> _Assignment_: In the entries that follow, find the line containing "109: (560, 424)"; from there, copy every line exactly through the line containing "177: (532, 396)".

> _Data to process_:

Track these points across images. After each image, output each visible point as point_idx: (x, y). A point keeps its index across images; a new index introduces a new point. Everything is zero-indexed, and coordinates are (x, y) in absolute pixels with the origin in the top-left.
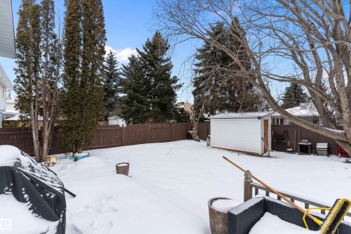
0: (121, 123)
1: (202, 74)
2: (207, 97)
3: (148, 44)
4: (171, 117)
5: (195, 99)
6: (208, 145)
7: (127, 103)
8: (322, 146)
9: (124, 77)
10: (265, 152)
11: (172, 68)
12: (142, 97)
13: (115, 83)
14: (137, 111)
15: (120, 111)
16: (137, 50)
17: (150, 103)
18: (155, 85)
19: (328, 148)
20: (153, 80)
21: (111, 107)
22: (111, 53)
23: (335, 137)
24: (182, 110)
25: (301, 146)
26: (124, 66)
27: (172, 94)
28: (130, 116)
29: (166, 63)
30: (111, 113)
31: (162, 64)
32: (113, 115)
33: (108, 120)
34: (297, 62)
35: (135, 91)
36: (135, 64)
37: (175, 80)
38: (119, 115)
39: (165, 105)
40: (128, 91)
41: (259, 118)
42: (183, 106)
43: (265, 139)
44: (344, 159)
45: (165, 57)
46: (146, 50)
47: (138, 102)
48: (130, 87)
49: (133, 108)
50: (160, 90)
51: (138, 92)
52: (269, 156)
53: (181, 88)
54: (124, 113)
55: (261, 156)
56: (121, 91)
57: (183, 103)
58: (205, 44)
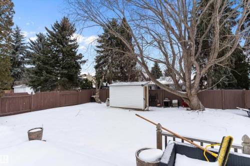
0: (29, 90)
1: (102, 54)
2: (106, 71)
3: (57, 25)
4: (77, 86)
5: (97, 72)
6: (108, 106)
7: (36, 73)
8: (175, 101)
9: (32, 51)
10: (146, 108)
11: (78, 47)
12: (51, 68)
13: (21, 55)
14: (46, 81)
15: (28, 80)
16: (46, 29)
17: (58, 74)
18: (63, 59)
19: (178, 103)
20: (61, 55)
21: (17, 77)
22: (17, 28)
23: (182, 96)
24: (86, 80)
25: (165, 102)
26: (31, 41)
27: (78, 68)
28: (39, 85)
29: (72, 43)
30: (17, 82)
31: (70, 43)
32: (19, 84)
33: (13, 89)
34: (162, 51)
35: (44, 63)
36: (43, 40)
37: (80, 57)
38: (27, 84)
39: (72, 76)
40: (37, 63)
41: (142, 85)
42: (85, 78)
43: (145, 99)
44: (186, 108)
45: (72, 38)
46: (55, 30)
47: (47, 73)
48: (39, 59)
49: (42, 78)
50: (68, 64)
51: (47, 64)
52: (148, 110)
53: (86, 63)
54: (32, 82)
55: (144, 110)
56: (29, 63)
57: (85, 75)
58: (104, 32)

...

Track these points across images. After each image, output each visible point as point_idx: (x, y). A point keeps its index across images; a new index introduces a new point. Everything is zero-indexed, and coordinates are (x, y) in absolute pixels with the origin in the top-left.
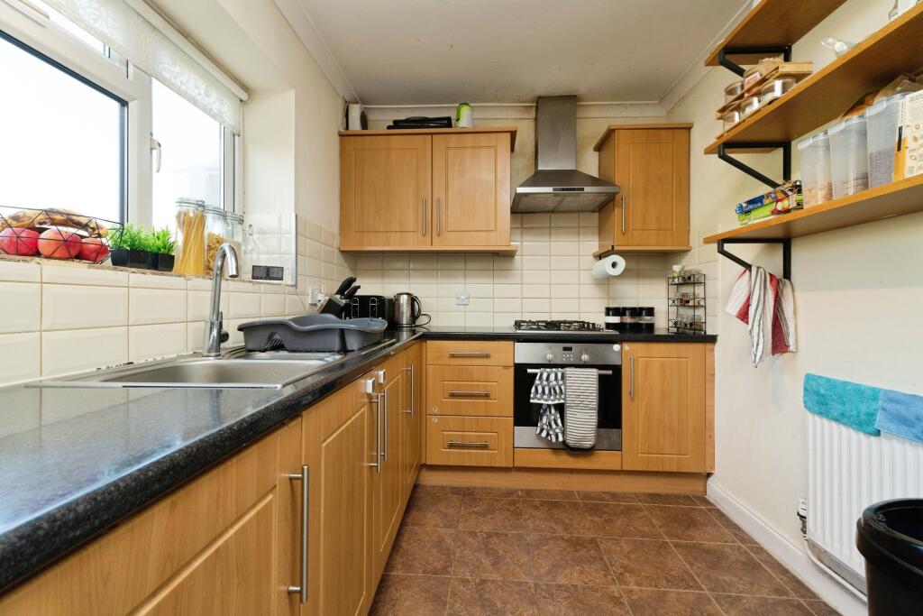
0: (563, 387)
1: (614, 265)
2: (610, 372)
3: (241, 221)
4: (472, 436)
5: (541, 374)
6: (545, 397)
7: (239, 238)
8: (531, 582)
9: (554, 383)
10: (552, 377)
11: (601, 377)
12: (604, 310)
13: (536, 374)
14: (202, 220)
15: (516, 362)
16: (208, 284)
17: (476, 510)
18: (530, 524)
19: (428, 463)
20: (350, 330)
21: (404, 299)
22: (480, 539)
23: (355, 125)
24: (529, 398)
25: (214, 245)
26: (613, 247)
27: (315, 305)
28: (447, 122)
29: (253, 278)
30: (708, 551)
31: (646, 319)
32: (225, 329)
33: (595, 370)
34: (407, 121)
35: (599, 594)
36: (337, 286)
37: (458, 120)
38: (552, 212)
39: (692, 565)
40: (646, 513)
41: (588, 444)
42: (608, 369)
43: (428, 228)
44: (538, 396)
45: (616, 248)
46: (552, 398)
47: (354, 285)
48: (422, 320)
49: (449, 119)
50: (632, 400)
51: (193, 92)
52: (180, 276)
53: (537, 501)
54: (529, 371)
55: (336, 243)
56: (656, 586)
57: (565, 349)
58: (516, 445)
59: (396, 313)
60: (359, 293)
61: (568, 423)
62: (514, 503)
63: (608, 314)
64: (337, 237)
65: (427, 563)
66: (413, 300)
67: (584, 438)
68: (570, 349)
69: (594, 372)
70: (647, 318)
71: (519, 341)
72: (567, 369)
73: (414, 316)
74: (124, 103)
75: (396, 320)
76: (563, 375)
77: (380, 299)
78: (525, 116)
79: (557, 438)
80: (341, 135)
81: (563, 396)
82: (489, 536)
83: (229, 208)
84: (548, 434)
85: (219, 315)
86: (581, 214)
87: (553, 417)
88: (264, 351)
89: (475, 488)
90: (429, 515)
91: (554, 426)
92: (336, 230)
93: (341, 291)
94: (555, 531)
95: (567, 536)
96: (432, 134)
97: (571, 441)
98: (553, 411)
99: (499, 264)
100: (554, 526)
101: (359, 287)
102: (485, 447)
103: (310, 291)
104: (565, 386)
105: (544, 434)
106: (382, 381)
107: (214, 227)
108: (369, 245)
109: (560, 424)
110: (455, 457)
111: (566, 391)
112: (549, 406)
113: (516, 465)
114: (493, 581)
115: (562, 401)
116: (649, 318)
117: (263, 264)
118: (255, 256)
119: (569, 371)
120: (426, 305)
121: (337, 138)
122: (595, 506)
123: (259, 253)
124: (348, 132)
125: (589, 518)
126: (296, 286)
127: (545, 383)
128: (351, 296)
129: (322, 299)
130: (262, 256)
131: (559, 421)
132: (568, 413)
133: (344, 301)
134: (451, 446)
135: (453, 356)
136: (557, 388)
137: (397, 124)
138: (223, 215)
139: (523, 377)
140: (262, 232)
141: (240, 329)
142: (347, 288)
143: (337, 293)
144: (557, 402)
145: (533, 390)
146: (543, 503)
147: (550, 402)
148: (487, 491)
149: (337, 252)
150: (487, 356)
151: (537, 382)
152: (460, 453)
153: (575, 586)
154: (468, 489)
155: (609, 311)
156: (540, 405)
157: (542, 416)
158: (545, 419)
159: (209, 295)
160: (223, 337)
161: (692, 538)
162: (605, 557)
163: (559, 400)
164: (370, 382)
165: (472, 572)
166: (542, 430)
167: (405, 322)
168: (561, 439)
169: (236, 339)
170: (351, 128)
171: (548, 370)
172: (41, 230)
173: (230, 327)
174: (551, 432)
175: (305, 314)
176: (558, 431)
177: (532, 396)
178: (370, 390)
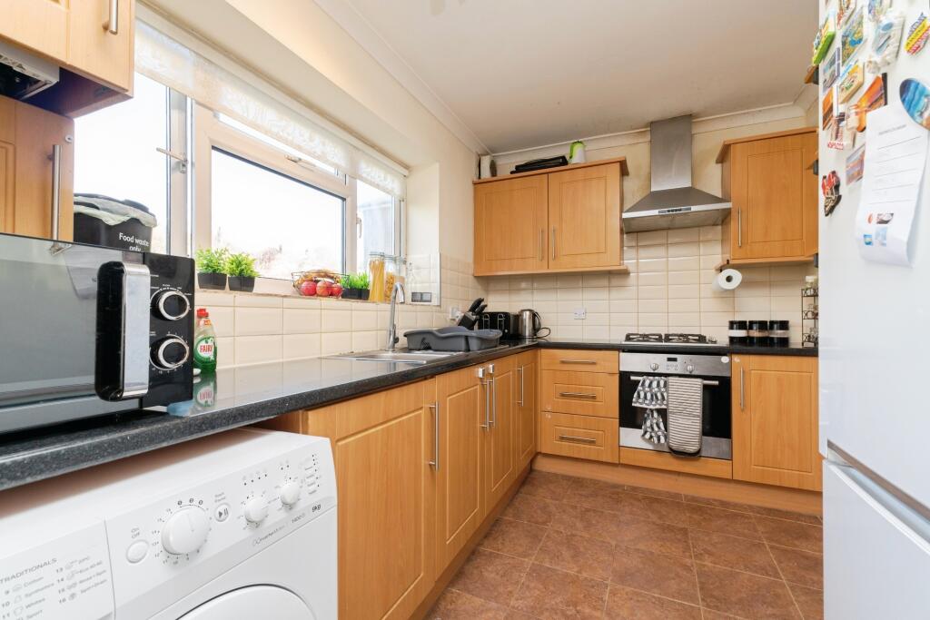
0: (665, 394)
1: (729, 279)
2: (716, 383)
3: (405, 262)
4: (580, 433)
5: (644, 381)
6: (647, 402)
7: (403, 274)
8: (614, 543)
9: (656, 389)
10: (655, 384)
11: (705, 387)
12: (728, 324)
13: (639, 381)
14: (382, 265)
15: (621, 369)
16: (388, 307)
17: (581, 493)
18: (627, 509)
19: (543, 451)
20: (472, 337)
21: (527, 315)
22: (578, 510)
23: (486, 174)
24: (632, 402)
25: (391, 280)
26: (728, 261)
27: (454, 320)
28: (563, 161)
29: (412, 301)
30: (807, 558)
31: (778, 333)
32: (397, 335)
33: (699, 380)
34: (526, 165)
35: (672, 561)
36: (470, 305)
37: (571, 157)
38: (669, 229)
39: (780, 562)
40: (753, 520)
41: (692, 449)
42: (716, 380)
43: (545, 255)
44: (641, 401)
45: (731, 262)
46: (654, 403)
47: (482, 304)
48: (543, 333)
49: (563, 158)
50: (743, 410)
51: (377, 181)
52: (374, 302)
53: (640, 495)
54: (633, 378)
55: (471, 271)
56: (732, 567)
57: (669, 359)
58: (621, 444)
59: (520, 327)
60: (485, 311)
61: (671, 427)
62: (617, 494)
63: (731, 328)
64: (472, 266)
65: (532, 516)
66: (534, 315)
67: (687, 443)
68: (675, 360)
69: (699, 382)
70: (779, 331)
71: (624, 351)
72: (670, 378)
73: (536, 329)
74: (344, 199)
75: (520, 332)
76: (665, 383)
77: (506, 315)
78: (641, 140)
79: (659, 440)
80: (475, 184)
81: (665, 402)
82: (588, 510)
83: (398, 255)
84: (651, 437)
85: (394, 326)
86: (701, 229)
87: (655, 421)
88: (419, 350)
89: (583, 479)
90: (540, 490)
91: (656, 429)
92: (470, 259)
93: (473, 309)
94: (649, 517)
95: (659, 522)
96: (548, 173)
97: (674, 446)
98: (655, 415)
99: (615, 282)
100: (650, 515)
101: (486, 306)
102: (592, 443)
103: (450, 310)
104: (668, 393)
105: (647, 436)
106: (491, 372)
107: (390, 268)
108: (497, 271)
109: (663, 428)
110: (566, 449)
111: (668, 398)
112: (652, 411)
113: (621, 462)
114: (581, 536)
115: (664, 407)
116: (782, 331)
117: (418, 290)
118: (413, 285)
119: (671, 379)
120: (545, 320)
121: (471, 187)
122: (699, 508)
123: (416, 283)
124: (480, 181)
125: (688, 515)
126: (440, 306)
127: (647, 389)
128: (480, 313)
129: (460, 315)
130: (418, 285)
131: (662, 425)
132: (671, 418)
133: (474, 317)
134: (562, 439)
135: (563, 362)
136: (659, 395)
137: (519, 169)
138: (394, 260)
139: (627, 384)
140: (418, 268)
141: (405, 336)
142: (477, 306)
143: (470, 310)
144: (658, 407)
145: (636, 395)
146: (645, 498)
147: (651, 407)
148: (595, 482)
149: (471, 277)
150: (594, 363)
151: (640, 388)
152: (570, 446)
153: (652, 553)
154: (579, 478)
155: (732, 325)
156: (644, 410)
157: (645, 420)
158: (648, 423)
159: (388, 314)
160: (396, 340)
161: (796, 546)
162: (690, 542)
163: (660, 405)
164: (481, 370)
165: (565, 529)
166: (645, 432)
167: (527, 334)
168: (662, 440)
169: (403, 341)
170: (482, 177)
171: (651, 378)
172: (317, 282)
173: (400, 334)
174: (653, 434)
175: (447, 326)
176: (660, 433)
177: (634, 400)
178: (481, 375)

> _Problem solution_:
109: (560, 424)
110: (455, 457)
111: (566, 391)
112: (549, 406)
113: (516, 465)
114: (493, 581)
115: (562, 401)
116: (649, 318)
117: (263, 264)
118: (255, 256)
119: (569, 371)
120: (426, 305)
121: (337, 138)
122: (595, 506)
123: (259, 253)
124: (348, 132)
125: (589, 518)
126: (296, 286)
127: (545, 383)
128: (351, 296)
129: (322, 299)
130: (262, 256)
131: (559, 421)
132: (568, 413)
133: (344, 301)
134: (451, 446)
135: (453, 356)
136: (557, 388)
137: (397, 124)
138: (223, 215)
139: (523, 377)
140: (262, 232)
141: (240, 329)
142: (347, 288)
143: (337, 293)
144: (557, 402)
145: (533, 390)
146: (543, 503)
147: (550, 402)
148: (487, 491)
149: (337, 252)
150: (487, 356)
151: (537, 382)
152: (460, 453)
153: (575, 586)
154: (468, 489)
155: (609, 311)
156: (540, 405)
157: (542, 416)
158: (545, 419)
159: (209, 295)
160: (223, 337)
161: (692, 538)
162: (605, 557)
163: (559, 400)
164: (370, 382)
165: (472, 572)
166: (542, 430)
167: (405, 322)
168: (561, 439)
169: (236, 339)
170: (351, 128)
171: (548, 370)
172: (41, 230)
173: (230, 327)
174: (551, 432)
175: (305, 314)
176: (558, 431)
177: (532, 396)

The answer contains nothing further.